» **DATA EXCERPTS**:
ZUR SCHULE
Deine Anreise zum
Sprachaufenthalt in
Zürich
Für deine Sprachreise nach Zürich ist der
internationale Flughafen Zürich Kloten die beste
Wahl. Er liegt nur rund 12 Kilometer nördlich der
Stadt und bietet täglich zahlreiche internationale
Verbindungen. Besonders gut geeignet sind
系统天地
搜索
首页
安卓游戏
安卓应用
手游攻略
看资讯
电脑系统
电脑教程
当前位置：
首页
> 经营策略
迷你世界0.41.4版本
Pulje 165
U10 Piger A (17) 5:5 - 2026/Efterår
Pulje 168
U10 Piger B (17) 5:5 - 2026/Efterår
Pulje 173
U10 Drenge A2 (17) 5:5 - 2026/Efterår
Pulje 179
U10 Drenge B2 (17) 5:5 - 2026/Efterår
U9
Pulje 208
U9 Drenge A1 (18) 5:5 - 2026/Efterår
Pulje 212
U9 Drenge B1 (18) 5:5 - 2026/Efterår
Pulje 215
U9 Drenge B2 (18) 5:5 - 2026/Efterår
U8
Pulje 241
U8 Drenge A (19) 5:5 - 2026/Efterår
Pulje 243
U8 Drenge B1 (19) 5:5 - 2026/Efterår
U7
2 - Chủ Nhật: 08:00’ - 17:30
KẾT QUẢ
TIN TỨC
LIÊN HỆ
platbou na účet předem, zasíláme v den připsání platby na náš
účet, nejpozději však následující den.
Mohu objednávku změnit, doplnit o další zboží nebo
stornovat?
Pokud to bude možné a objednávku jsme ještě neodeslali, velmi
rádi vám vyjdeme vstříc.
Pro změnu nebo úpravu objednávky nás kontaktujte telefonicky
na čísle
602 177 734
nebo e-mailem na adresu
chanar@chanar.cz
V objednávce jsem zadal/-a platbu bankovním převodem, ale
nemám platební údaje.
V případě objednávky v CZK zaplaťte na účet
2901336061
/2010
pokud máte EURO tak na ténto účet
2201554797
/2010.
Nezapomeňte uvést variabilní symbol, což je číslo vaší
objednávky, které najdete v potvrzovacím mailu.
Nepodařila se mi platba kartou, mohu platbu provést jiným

» **BRIEF**:
The entries above are to be copied word for word.

» **TASK SOLUTION**:
ZUR SCHULE
Deine Anreise zum
Sprachaufenthalt in
Zürich
Für deine Sprachreise nach Zürich ist der
internationale Flughafen Zürich Kloten die beste
Wahl. Er liegt nur rund 12 Kilometer nördlich der
Stadt und bietet täglich zahlreiche internationale
Verbindungen. Besonders gut geeignet sind
系统天地
搜索
首页
安卓游戏
安卓应用
手游攻略
看资讯
电脑系统
电脑教程
当前位置：
首页
> 经营策略
迷你世界0.41.4版本
Pulje 165
U10 Piger A (17) 5:5 - 2026/Efterår
Pulje 168
U10 Piger B (17) 5:5 - 2026/Efterår
Pulje 173
U10 Drenge A2 (17) 5:5 - 2026/Efterår
Pulje 179
U10 Drenge B2 (17) 5:5 - 2026/Efterår
U9
Pulje 208
U9 Drenge A1 (18) 5:5 - 2026/Efterår
Pulje 212
U9 Drenge B1 (18) 5:5 - 2026/Efterår
Pulje 215
U9 Drenge B2 (18) 5:5 - 2026/Efterår
U8
Pulje 241
U8 Drenge A (19) 5:5 - 2026/Efterår
Pulje 243
U8 Drenge B1 (19) 5:5 - 2026/Efterår
U7
2 - Chủ Nhật: 08:00’ - 17:30
KẾT QUẢ
TIN TỨC
LIÊN HỆ
platbou na účet předem, zasíláme v den připsání platby na náš
účet, nejpozději však následující den.
Mohu objednávku změnit, doplnit o další zboží nebo
stornovat?
Pokud to bude možné a objednávku jsme ještě neodeslali, velmi
rádi vám vyjdeme vstříc.
Pro změnu nebo úpravu objednávky nás kontaktujte telefonicky
na čísle
602 177 734
nebo e-mailem na adresu
chanar@chanar.cz
V objednávce jsem zadal/-a platbu bankovním převodem, ale
nemám platební údaje.
V případě objednávky v CZK zaplaťte na účet
2901336061
/2010
pokud máte EURO tak na ténto účet
2201554797
/2010.
Nezapomeňte uvést variabilní symbol, což je číslo vaší
objednávky, které najdete v potvrzovacím mailu.
Nepodařila se mi platba kartou, mohu platbu provést jiným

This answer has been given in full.